Stigler on the Regulatory Mindset

George Stigler was a Nobel-winning economist who applied the economic way of thinking to regulation at a time when doing so was even more unfashionable than it is today. He was also known for his wit.

Near the end of his paper “The Economists’ Traditional Theory of the Economic Functions of the State,” which appears as chapter 7 in his 1975 collection The Citizen and the State: Essays on Regulation, he has a pithy public choice-style insight (p. 112):

We have a long, long list of market failures. These should be corrected if possible, and there are only two alternatives to the market: the state, and prayer. It turns out the two were merged in one.

There’s a lot packed into that bit of pith. Intentionally or not, Stigler was referring to what Harold Demsetz called the Nirvana fallacy. The relevant comparison isn’t between market outcomes and perfection; it’s between market outcomes and possible improvements. This is where economists’ never-ending focus on perfect competition models comes back to bite them in the rear end. Economists and regulators alike pray fervently.

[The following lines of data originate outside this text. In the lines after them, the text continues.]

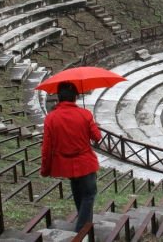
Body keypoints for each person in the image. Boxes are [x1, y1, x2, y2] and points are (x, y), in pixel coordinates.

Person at [41, 82, 102, 232]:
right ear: (76, 97)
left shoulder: (51, 118)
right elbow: (97, 137)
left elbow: (47, 147)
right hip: (85, 162)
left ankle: (85, 227)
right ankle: (82, 231)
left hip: (67, 164)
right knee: (89, 195)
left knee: (78, 194)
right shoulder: (85, 114)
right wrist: (94, 124)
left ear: (59, 98)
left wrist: (45, 169)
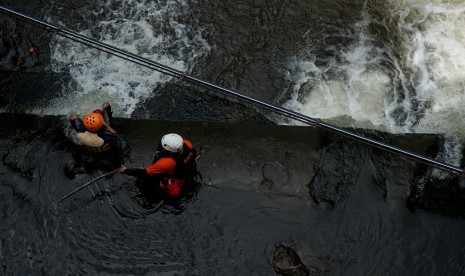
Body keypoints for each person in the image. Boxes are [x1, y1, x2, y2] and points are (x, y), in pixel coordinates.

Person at [118, 133, 198, 197]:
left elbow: (144, 173)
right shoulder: (187, 143)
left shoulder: (167, 163)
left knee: (145, 182)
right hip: (187, 169)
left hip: (177, 178)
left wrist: (125, 170)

Unable to escape from Hayek’s knowledge problem and public choice concerns such as regulatory capture, regulations not only routinely fail to improve on market outcomes, they often make make matters worse.

As Arnold Kling pointed out, the lesson learned isn’t the idealistic Chicago school motto, “Markets work well. Use markets,” nor is it the Nirvana fallacy-prone MIT-Harvard dictum, “Markets fail. Use government.” It’s the realist GMU-style “Markets fail. Use markets.”